PCP signaling in Drosophila is mediated by the receptor Fz and transduced by Dsh. WNT ligands are believed to activate Fz but the WNT Ligand activating the Drosophila Fz receptor has not been identified yet. Drosophila Dsh is a modular protein of unknown function that is well conserved in relation to its vertebrate homologs. Alignment of family members reveals three conserved domains. The first, a DIX (Dishevelled-Axin) domain, is similar to a domain in murine Axin. The second contains a PDZ (PSD95-Discs Large-ZO1) domain, which recognizes and binds short motifs at the Carboxyl termini of proteins but may bind other motifs as well. PDZ domains can also form dimers. The third domain, called DEP (Dishevelled-EGL10-Pleckstrin), is conserved among a set of proteins that have in common the ability to regulate various GTPases, including both heterotrimeric G-Proteins and Ras-like small GTPases. DEP and PDZ domains signal to PCP pathway. A mutation in the DEP domain impairs both membrane localization and the function of Dsh in PCP signaling, indicating that translocation is important for function. Fz but not Fz2 recruit Dsh selectively to the membrane, and this recruitment depends on the DEP domain but not the PDZ domain in Dsh (Ref.3).

Planar polarity pathway downstream of Fz and Dsh consists of the small GTPase Rho and Msn (Misshapen). The Drosophila Msn gene, a member of the Ste20 kinase family, which acts downstream of Fz and Dsh activate the JNKK (Jun-N-terminal Kinase Kinase), which further activates JNK (Jun-N-terminal Kinase).
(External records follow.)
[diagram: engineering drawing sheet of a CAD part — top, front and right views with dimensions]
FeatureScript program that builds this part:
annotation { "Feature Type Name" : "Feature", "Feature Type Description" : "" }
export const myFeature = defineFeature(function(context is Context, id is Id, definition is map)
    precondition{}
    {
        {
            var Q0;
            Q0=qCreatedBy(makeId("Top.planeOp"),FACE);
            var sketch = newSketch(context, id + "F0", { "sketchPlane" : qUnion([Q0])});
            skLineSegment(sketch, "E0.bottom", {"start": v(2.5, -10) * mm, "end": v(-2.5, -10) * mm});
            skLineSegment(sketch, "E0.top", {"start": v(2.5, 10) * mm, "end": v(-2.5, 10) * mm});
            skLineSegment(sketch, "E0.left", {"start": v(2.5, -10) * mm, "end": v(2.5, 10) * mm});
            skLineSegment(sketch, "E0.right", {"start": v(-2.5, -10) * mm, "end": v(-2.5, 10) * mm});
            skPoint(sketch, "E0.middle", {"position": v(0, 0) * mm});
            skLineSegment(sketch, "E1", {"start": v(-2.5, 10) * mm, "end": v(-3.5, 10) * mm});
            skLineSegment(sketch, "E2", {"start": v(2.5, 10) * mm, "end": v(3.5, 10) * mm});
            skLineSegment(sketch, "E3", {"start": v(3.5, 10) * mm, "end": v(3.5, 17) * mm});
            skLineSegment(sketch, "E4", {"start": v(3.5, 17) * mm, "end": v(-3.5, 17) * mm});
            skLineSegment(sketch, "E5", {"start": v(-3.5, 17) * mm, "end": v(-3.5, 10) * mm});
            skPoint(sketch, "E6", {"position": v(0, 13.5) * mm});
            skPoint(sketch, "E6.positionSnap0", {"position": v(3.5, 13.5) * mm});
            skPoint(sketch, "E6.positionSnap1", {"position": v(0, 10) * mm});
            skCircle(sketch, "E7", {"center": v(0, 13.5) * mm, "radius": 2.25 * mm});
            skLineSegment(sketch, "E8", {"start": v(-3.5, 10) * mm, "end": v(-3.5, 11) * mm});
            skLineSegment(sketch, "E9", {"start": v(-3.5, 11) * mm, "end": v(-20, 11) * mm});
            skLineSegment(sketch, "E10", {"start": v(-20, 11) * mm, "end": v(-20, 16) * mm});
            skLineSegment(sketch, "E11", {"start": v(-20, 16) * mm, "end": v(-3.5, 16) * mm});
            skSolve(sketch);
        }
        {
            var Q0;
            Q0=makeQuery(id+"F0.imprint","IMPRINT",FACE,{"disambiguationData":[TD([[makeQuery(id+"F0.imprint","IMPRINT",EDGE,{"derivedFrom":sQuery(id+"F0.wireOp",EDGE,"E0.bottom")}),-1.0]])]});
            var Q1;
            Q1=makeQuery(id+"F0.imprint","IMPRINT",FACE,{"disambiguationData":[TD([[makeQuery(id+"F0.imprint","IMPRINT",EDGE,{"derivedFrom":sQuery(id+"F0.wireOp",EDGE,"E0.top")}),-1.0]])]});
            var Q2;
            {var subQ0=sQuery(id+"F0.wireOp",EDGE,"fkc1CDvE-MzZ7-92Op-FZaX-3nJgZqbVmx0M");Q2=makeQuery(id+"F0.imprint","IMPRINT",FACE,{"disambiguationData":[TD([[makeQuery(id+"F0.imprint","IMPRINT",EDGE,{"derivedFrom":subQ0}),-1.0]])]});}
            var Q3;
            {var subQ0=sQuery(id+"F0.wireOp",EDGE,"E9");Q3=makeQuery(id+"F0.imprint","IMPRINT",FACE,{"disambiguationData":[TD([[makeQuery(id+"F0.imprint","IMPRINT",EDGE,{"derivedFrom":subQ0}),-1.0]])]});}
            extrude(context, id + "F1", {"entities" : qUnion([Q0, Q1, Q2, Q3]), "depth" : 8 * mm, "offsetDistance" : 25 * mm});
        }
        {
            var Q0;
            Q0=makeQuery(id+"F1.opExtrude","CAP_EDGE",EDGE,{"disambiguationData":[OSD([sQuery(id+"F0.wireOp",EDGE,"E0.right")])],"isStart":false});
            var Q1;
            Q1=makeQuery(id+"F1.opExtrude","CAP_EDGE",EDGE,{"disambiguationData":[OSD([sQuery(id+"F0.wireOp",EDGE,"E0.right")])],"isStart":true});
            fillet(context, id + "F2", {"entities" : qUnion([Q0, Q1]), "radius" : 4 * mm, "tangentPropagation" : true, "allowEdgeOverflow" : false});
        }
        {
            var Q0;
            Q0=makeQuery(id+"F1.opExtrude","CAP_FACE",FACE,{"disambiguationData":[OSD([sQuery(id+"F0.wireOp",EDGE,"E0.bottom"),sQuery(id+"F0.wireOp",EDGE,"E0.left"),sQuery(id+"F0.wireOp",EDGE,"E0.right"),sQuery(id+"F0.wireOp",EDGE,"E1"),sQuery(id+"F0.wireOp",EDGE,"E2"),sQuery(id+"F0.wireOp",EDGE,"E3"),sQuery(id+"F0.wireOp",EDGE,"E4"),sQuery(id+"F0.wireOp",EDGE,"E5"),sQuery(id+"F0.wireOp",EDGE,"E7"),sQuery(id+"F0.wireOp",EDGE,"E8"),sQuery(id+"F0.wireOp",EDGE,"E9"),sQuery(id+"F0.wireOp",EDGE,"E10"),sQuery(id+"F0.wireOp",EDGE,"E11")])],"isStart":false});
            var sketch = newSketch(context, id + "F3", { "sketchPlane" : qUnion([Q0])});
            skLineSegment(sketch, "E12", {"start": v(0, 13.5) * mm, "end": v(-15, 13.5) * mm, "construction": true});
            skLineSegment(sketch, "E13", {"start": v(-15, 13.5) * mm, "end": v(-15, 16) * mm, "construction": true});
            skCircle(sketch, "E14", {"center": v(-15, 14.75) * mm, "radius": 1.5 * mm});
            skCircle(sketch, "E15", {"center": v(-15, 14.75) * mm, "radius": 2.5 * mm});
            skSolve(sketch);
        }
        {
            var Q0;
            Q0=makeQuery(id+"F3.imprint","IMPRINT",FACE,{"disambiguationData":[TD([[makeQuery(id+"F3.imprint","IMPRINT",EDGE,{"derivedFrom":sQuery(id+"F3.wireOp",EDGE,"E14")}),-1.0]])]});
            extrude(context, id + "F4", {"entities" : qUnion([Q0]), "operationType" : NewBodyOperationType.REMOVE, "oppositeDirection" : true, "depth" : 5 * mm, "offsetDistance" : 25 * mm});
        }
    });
JNK then enters the nucleus where it is responsible for activation of dJun (Drosophila Jun Oncogene)/Jra and dFos (Drosophila Fos Oncogene) transcription factors. The Puc (Puckered) gene is a transcriptional target of JNK signaling in Drosophila, and encodes a dual specificity protein phosphatase that acts as a negative regulator of JNK itself in a feedback loop. The nuclear signaling leading to the transcriptional activation of Dl (Delta) is specific to eye PCP in Flies. Rho activated by Fz and Dsh activates RoKRoK mediate a branch of the PCP pathway involved in ommatidial rotation in the eye and in restricting Actin bundle formation to a single site in developing wing cells. The primary output of RoK signaling is regulating the phosphorylation of non-muscle MRLC/ Sqh, and hence the activity of Zipper (Ref.4). Rac1 and CDC42 (Cell Division Cycle-42) have been implicated in the process of wing hair formation.  Ds (Dachsous) and Ft (Fat), both members of the Cadherin Superfamily, also play important roles in PCP Signaling. Ds act as a cue for PCP in the Drosophila wing, orienting cell-cell interactions by inhibiting the activity of the Protocadherin Ft (Ref.5).
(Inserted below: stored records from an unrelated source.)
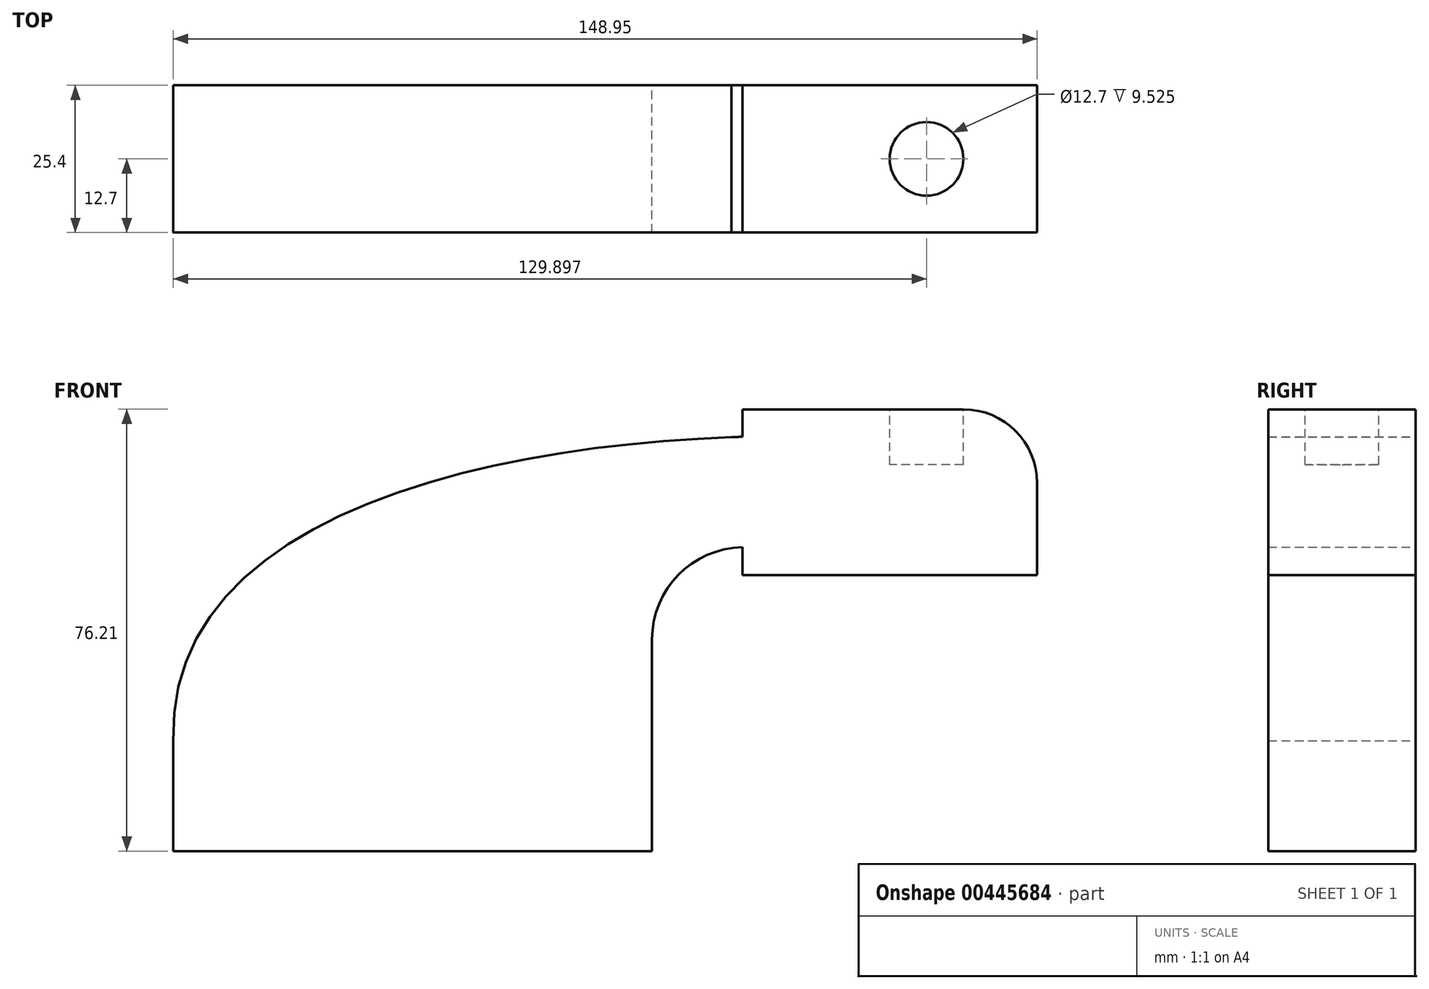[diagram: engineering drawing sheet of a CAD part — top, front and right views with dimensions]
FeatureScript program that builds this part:
annotation { "Feature Type Name" : "Feature", "Feature Type Description" : "" }
export const myFeature = defineFeature(function(context is Context, id is Id, definition is map)
    precondition{}
    {
        {
            var Q0;
            Q0=qCreatedBy(makeId("Front.planeOp"),FACE);
            var sketch = newSketch(context, id + "F0", { "sketchPlane" : qUnion([Q0])});
            skLineSegment(sketch, "E0.bottom", {"start": v(-41.28, -9.53) * mm, "end": v(41.28, -9.53) * mm});
            skLineSegment(sketch, "E0.top", {"start": v(-41.28, 9.53) * mm, "end": v(41.28, 9.53) * mm});
            skLineSegment(sketch, "E0.left", {"start": v(-41.28, -9.53) * mm, "end": v(-41.28, 9.53) * mm});
            skLineSegment(sketch, "E0.right", {"start": v(41.28, -9.53) * mm, "end": v(41.28, 9.53) * mm});
            skPoint(sketch, "E0.middle", {"position": v(0, 0) * mm});
            skLineSegment(sketch, "E1.bottom", {"start": v(56.86, 38.1) * mm, "end": v(107.66, 38.1) * mm});
            skLineSegment(sketch, "E1.top", {"start": v(56.86, 66.67) * mm, "end": v(107.66, 66.67) * mm});
            skLineSegment(sketch, "E1.left", {"start": v(56.86, 38.1) * mm, "end": v(56.86, 66.67) * mm});
            skLineSegment(sketch, "E1.right", {"start": v(107.66, 38.1) * mm, "end": v(107.66, 66.67) * mm});
            skPoint(sketch, "E1.middle", {"position": v(82.26, 52.39) * mm});
            skLineSegment(sketch, "E2", {"start": v(41.28, 9.53) * mm, "end": v(41.28, 27) * mm});
            skArc(sketch, "E3", {"start": v(41.27, 27) * mm, "mid": v(45.92, 38.23) * mm, "end": v(57.15, 42.88) * mm});
            skLineSegment(sketch, "E4", {"start": v(57.15, 42.88) * mm, "end": v(82.2, 42.88) * mm});
            skLineSegment(sketch, "E5.0", {"start": v(57.15, 61.93) * mm, "end": v(82.2, 61.93) * mm});
            skArc(sketch, "E5.1", {"start": v(22.22, 27) * mm, "mid": v(32.45, 51.7) * mm, "end": v(57.15, 61.93) * mm});
            skLineSegment(sketch, "E5.2", {"start": v(22.22, 9.53) * mm, "end": v(22.22, 27) * mm});
            skLineSegment(sketch, "E6", {"start": v(82.26, 66.67) * mm, "end": v(82.2, 38.1) * mm});
            skFitSpline(sketch, "E7", {"points": [v(-41.28, 9.53) * mm, v(57.15, 61.93) * mm], "startDerivative": vector(-3.47, 116.02) * mm, "endDerivative": vector(134.05, 3.7) * mm});
            skSolve(sketch);
        }
        {
            var Q0;
            Q0 = qSketchRegion(id + "F0", true);
            extrude(context, id + "F1", {"entities" : qUnion([Q0]), "depth" : 25.4 * mm});
        }
        {
            var Q0;
            Q0=makeQuery(id+"F1.opExtrude","SWEPT_FACE",FACE,{"disambiguationData":[OSD([sQuery(id+"F0.wireOp",EDGE,"E1.top")])]});
            var sketch = newSketch(context, id + "F2", { "sketchPlane" : qUnion([Q0])});
            skCircle(sketch, "E8", {"center": v(88.6, -12.7) * mm, "radius": 6.35 * mm});
            skSolve(sketch);
        }
        {
            var Q0;
            Q0 = qSketchRegion(id + "F2", true);
            extrude(context, id + "F3", {"entities" : qUnion([Q0]), "operationType" : NewBodyOperationType.REMOVE, "oppositeDirection" : true, "depth" : 9.52 * mm});
        }
        {
            var Q0;
            Q0=makeQuery(id+"F1.opExtrude","SWEPT_EDGE",EDGE,{"disambiguationData":[OSD([sQuery(id+"F0.wireOp",EDGE,"E1.top"),sQuery(id+"F0.wireOp",EDGE,"E1.right")])]});
            fillet(context, id + "F4", {"entities" : qUnion([Q0]), "radius" : 12.7 * mm, "tangentPropagation" : true, "allowEdgeOverflow" : false});
        }
    });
Several other genes involved in general planar polarity establishment have been identified that do not yet fit into the Fz pathway. The Stbm gene shows the same phenotypic features as Fz and Dsh.  Similarly, the common planar polarity gene Pk-Sple does not show informative genetic interactions. It is not yet clear whether these are required for planar polarity in general. The recent identification of the molecules involved in the generation of planar polarity in Drosophila has increased our understanding of the molecular mechanisms involved and shed some light on the similarities and differences of planar polarization in distinct tissues (Ref.6).